By Gustavo Ramirez, Guidance Counselor / Education Consultant
Teaching, whether in public or private schools, without having students’ respect is never successful – not for teacher nor student. Disrespectful students cannot and do not learn; disrespected teachers cannot teach. Yet, respect cannot be taught like a class subject to students, nor can it be forced out of or into them. In today’s advanced and super technical world, the best way to obtain students’ respect is by earning it. It’s the first, and most important, lesson that anyone who wants to be a successful teacher should learn. Many first-time teachers make the mistake of trying to teach while demanding respect from students. Sadly, they end up having very miserable experiences in the classroom. That is because respect cannot be screamed at students, nor can it be pounded into them by teachers who give hysterical and impassioned speeches everyday. Respect may be required or it may be demanded; but it comes easiest when it is earned – one class and one day at a time. Teachers who lead students in class each day, are passionate about what they teach, and show students compassion and integrity will easily earn their respect and trust.
Most of us come to respect our parents, not because they punished us into being respectful, but because from a very early age we learned to depend on them and trust them wholeheartedly. Trusting someone, though, does not happen overnight. Parents earn trust by fulfilling their children’s needs each day when they provide them with food, a roof over their heads, and with an abundance of love and comfort. Even instilling discipline into children is another way in which parents fulfill our human need, as social creatures, to have structure and order in life. Teachers fulfill students’ needs everyday when they motivate them to want to keep learning more and more, and when they help them to reach their potential. Curiosity, after all, is a prime characteristic that is intrinsic to all human beings.
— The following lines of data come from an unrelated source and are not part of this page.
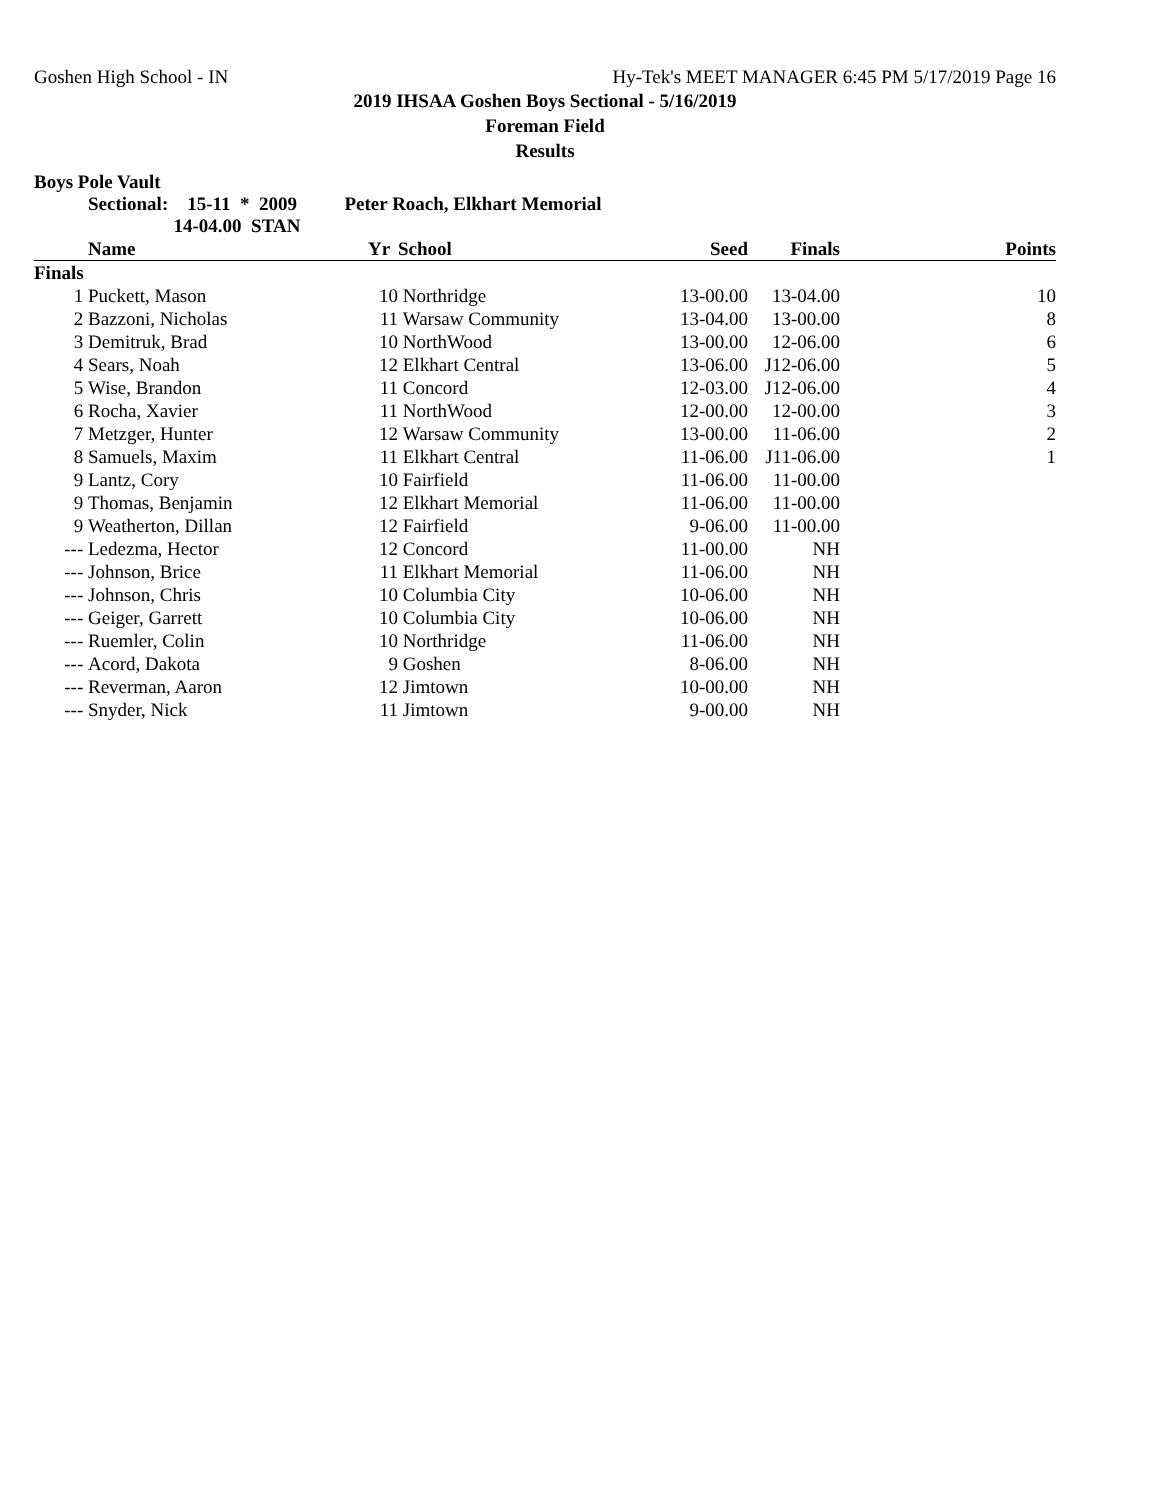Goshen High School - IN Hy-Tek's MEET MANAGER 6:45 PM 5/17/2019 Page 16
2019 IHSAA Goshen Boys Sectional - 5/16/2019
Foreman Field
Results
Boys Pole Vault
Sectional: 15-11 * 2009 Peter Roach, Elkhart Memorial
14-04.00 STAN
| | Name | Yr | School | Seed | Finals | Points |
| --- | --- | --- | --- | --- | --- | --- |
| Finals | | | | | | |
| 1 | Puckett, Mason | 10 | Northridge | 13-00.00 | 13-04.00 | 10 |
| 2 | Bazzoni, Nicholas | 11 | Warsaw Community | 13-04.00 | 13-00.00 | 8 |
| 3 | Demitruk, Brad | 10 | NorthWood | 13-00.00 | 12-06.00 | 6 |
| 4 | Sears, Noah | 12 | Elkhart Central | 13-06.00 | J12-06.00 | 5 |
| 5 | Wise, Brandon | 11 | Concord | 12-03.00 | J12-06.00 | 4 |
| 6 | Rocha, Xavier | 11 | NorthWood | 12-00.00 | 12-00.00 | 3 |
| 7 | Metzger, Hunter | 12 | Warsaw Community | 13-00.00 | 11-06.00 | 2 |
| 8 | Samuels, Maxim | 11 | Elkhart Central | 11-06.00 | J11-06.00 | 1 |
| 9 | Lantz, Cory | 10 | Fairfield | 11-06.00 | 11-00.00 | |
| 9 | Thomas, Benjamin | 12 | Elkhart Memorial | 11-06.00 | 11-00.00 | |
| 9 | Weatherton, Dillan | 12 | Fairfield | 9-06.00 | 11-00.00 | |
| --- | Ledezma, Hector | 12 | Concord | 11-00.00 | NH | |
| --- | Johnson, Brice | 11 | Elkhart Memorial | 11-06.00 | NH | |
| --- | Johnson, Chris | 10 | Columbia City | 10-06.00 | NH | |
| --- | Geiger, Garrett | 10 | Columbia City | 10-06.00 | NH | |
| --- | Ruemler, Colin | 10 | Northridge | 11-06.00 | NH | |
| --- | Acord, Dakota | 9 | Goshen | 8-06.00 | NH | |
| --- | Reverman, Aaron | 12 | Jimtown | 10-00.00 | NH | |
| --- | Snyder, Nick | 11 | Jimtown | 9-00.00 | NH | |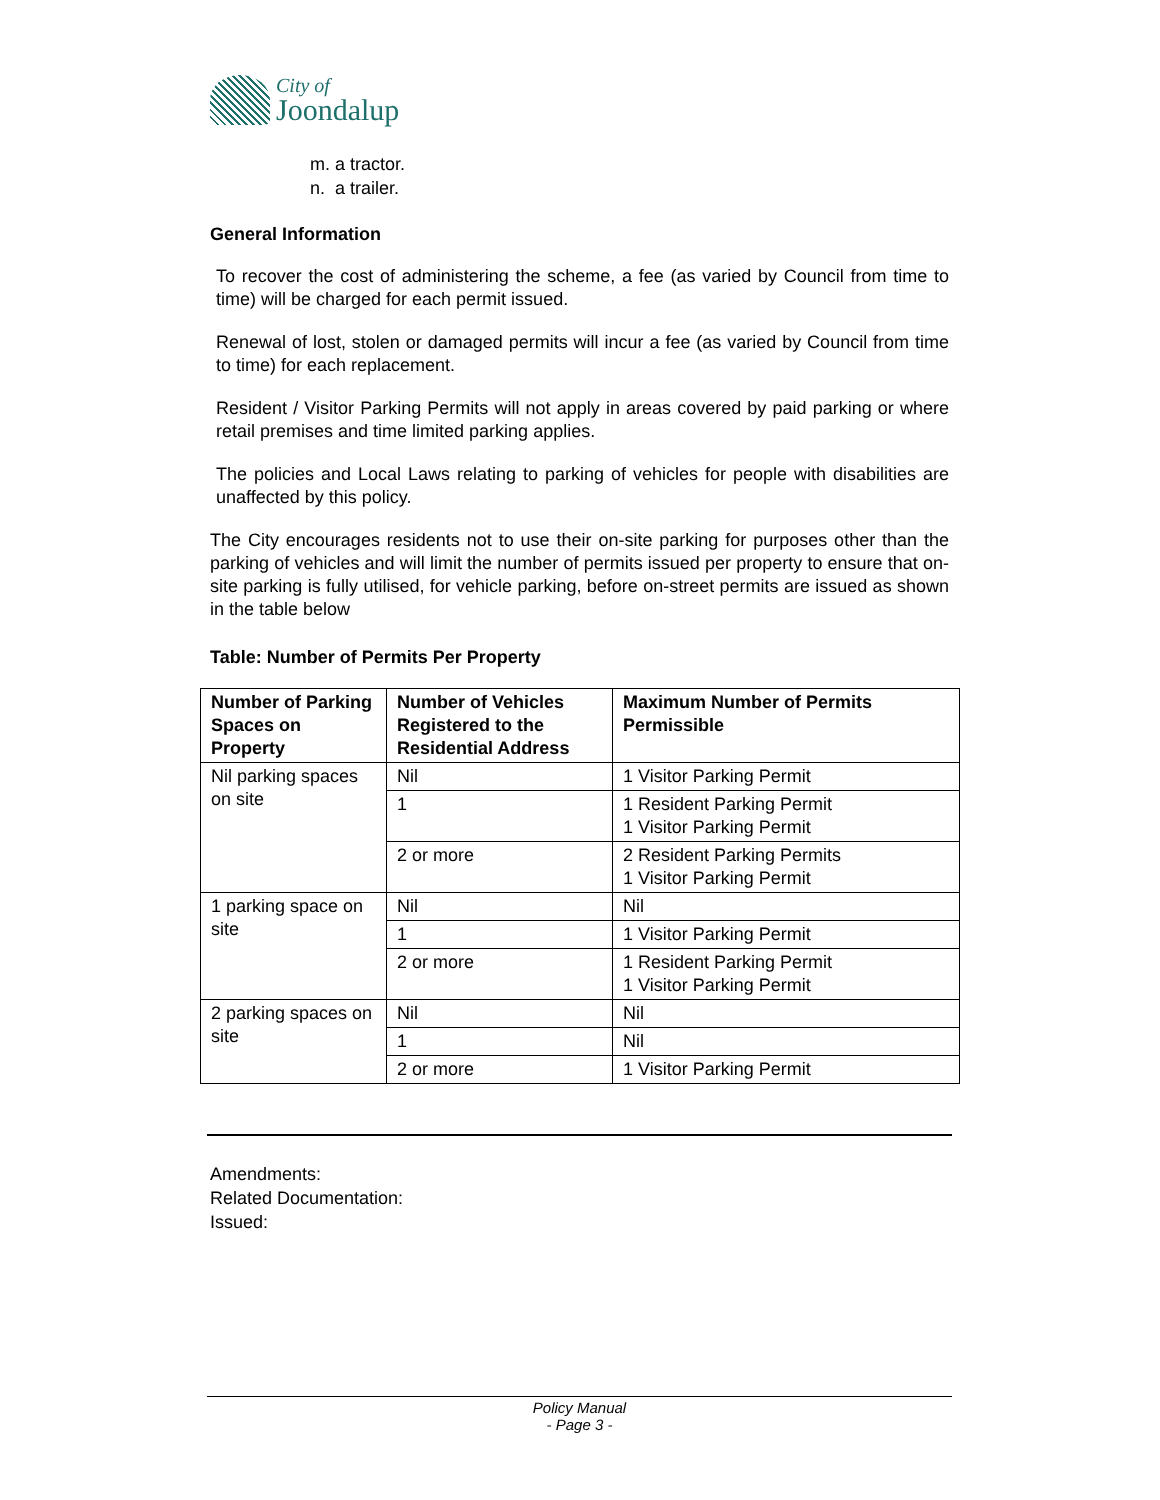City of
Joondalup
m. a tractor.
n. a trailer.
General Information
To recover the cost of administering the scheme, a fee (as varied by Council from time to time) will be charged for each permit issued.
Renewal of lost, stolen or damaged permits will incur a fee (as varied by Council from time to time) for each replacement.
Resident / Visitor Parking Permits will not apply in areas covered by paid parking or where retail premises and time limited parking applies.
The policies and Local Laws relating to parking of vehicles for people with disabilities are unaffected by this policy.
The City encourages residents not to use their on-site parking for purposes other than the parking of vehicles and will limit the number of permits issued per property to ensure that on-site parking is fully utilised, for vehicle parking, before on-street permits are issued as shown in the table below
Table: Number of Permits Per Property
| Number of Parking Spaces on Property | Number of Vehicles Registered to the Residential Address | Maximum Number of Permits Permissible |
| --- | --- | --- |
| Nil parking spaces on site | Nil | 1 Visitor Parking Permit |
| | 1 | 1 Resident Parking Permit 1 Visitor Parking Permit |
| | 2 or more | 2 Resident Parking Permits 1 Visitor Parking Permit |
| 1 parking space on site | Nil | Nil |
| | 1 | 1 Visitor Parking Permit |
| | 2 or more | 1 Resident Parking Permit 1 Visitor Parking Permit |
| 2 parking spaces on site | Nil | Nil |
| | 1 | Nil |
| | 2 or more | 1 Visitor Parking Permit |
Amendments:
Related Documentation:
Issued:
Policy Manual
- Page 3 -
However, successful teaching and successful ‘curiosity indulging’ is not an easy task. It is not a job for someone who is short of temper, who gives up very easily, and who does not like confronting many challenges.
Teachers who choose to constantly lecture, argue with, and throw sarcastic remarks at students who misbehave in the classroom merely encourage them to view their teachers as peers or equals, not as leaders. On the other hand, teachers who try to keep their cool at all times, no matter what happens in the classroom, are role models who show students how “not” to be wishy-washy or moody. These are the teachers who students consider “predictable” because these teachers do not walk into the classroom everyday constantly stressed out, for one reason or the other. These are the school leaders who students just know they cannot backtalk, challenge, or try to take advantage of – especially if the classroom should become loud or noisy. These are the teachers who make every effort to avoid letting students’ misbehavior get under their skins. (That’s not easy!) These are teachers who know that only by keeping an emotional distance from students’ misbehavior are they able to get past it everyday. These are teachers who deal with misbehavior in the classroom whenever it rears its ugly head, by insisting on the same consequence each time a student slips – with no exceptions for anyone.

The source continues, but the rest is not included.